Uyanık, gözü açık, zeki olduğunu sanan, aslında daha çok aptal pozisyonları ve hareketleri ile tanınan kadın veya erkek fark etmiyor, bilumum insanoğlu, özel, ekonomik, toplumsal, ailevi veya sosyal şartların da getirdiği, zeminin de hazır ve müsait olduğu zamanlarda, kendilerini kullanışlı aptal yerine koydururlar.
Ve bunu da bir ihtiyaç olarak algılarlar. Karakteri de müsait ise tabi…
Haliyle, kullanışlı aptallık, onlar için tutunacak bir dal, bir umut haline gelir. Karakteri de zayıf ise, ayarı bozuksa, şaftı kaymış, şirazeyi kaybetmiş ise, bu sıfat, bu etiket, yakalarına rozet gibi yapışır kalır, siz deyin tutkal ile ben deyim zamkla ne kadar uğraşsanız da çıkmaz o rozet yakadan.
Hele bir de sokağın, mahallenin diline düştüyse, vay haline!
*
Bir insan nasıl kullanışlı aptal olabilir, hangi hallerde bu sıfat rozet gibi yakasına yapıştırılır!
Kendini olduğundan fazla pazarlama ve görebilme-gösterebilme egosu altında ezilmenin verdiği aşağılık duygusu ile bu tiplerin dengesiz bir yaşamı vardır. Ev bilmez, bark bilmez, serseri, derbeder ruhla, gece kuşları gibi, bazen de nerede sabah orada akşam misali, düzensiz, dengesiz bir yaşamı kendisinin de hakkı olduğu düşüncesinden yola çıkarak, hayatı televizyonlarda gördüğü pembe dizilere benzetip, onlara özenir, onlar gibi yaşamın kendisinin de hakkı olduğunu düşünür, sosyal yaşamın nimetlerinden istifa edeyim derken, bir de bakmışsın bataklığın içindesin.
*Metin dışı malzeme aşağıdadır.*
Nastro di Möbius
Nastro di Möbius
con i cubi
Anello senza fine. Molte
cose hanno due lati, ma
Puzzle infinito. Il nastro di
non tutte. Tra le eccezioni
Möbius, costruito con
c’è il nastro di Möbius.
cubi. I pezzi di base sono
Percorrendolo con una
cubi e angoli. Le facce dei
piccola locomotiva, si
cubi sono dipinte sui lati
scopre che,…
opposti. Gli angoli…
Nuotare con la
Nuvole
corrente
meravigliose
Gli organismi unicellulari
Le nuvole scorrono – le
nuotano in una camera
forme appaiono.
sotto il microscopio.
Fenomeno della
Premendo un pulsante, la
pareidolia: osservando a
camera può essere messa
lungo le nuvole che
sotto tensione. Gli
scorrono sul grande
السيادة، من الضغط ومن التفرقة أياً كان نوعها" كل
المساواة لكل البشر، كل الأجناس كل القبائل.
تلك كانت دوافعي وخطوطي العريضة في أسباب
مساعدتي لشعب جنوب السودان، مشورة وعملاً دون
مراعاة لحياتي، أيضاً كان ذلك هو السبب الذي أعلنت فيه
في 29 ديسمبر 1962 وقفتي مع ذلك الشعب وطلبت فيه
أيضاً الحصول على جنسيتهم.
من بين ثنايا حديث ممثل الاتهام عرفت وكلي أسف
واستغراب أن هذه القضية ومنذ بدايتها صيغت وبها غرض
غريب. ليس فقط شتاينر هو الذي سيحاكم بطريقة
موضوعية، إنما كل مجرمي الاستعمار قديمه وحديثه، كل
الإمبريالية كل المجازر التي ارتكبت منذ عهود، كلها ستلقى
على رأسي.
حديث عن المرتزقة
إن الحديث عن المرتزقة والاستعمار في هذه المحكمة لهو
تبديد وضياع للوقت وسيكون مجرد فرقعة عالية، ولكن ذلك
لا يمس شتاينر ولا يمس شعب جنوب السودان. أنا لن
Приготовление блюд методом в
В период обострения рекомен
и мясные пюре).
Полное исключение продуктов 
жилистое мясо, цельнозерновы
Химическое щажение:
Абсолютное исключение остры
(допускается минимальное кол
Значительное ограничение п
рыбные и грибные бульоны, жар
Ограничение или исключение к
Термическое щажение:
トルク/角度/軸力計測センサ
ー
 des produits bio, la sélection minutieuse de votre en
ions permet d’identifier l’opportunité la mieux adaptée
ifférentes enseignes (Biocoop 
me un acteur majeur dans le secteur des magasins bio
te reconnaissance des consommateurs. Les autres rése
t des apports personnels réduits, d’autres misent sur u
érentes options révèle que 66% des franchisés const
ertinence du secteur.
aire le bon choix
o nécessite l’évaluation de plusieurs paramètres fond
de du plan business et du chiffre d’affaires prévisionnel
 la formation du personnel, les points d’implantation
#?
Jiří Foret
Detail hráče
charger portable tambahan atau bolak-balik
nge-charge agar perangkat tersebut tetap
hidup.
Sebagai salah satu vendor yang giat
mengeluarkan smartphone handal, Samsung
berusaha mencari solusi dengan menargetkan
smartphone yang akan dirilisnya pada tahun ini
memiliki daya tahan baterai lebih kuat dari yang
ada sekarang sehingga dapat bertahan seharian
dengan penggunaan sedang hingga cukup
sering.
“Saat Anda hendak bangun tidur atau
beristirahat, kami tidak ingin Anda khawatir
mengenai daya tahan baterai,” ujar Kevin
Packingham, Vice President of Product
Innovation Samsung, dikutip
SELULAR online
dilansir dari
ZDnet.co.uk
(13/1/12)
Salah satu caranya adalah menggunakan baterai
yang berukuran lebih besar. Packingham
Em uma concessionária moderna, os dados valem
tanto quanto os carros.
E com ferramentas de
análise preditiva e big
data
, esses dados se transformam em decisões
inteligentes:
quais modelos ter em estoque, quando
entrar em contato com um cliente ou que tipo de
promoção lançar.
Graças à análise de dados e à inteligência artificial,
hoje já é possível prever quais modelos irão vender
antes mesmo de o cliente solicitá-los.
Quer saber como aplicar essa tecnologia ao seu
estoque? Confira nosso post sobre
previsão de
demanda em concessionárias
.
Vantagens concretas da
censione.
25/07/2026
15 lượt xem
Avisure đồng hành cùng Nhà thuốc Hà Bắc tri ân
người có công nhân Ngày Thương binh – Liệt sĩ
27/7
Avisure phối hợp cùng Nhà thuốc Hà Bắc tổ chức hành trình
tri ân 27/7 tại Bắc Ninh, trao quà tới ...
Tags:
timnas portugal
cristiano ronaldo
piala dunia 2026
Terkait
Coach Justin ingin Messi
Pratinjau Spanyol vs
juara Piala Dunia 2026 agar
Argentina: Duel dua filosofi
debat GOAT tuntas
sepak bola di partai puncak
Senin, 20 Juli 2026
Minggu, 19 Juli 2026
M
Acizdir, zavallıdır bu tipler. Aslında insan görüntülü yılandır, nerede ve ne zaman sokacağı bilinmeyen zehirli akreptir. Kendini çiçek yerine koysa da aslında zakkum’dan farkı yoktur.
Başkasının parasına, başkalarının yaşam tarzına, başkalarının ilişkilerine özenirler, ‘Ben de gencim, ben de yakışıklıyım, ben de mesleğimin zirvesindeyim, ben de güzelim, onlardan neyim eksik!’ diye düşünür, kendini bırakır, kim tutarsa, kim kaparsa elinde kalır!
*
Sürekli ezilmişlik duygusu içinde, altında yaşadıklarından, gözü sürekli başkalarının yaşam biçiminde, başkalarının parasında, başkalarının sosyal yaşamında olduğu için, kendini hayatın akışına kaptırıp, zaten özünde, zaten yüreğinde, zaten geleneğinde onur, haysiyet, şeref ve vefa duygusu da olmadığından, bir gün çukura düşeceğini, bataklığa saplanacağını hesap edemez!
Aklını alanlar almıştır bir kere.
Sinsidirler, yılan gibidirler. Sokmak için, zarar v ermek için fırsat kollarken, başkalarının elinden tutmasını, bir yerlere taşımasını kazanç hanesine yazmak yerine, bir iki görüşme, konuşma ile mesleğin zirvesinde olduğu kanısına kapılıp, mesleki sarhoşluğun kulvarında yürümeyi meslek etiği sayar.
Çekip gidince de kullanıldığını düşünür!
*
Bir gün, çok yıllar önce, Şanlıurfa Valilik konukevine gitmiştim. Eski taş bir bina. Ki önceleri lokanta imiş. Ama mimari tarzı harikaydı. Neyse… Orada çalışan görevli, yemekten sonra ‘şıllık’ önermişti. Nereden bileyim şıllığın yöreye has bir tatlı olduğunu… Bizdeki anlamı başka, farklı… Maraş’ta biliyorsunuz iyi saymazlar. Şaşırdığımı, paniklediğimi anlayınca çalışan çocuk izah etmek zorunda kaldı.
Yine geçmişte, Kilis’e gitmiş, Belediye Başkanının konuğu olmuştuk taş bir binada. Eski AK Parti milletvekili imiş, soyadı Kara idi, adını unuttum.
Orada önerilen ve önümüze getirilen ‘cennet çamuru’ tatlısını da ilk kez tattım hayatımda.
*
Bizde, şıllık, şarmıta, şırfıntı’ya iyi demezler.
Neyse…
Allah kimseyi kullanışlı aptal etmesin!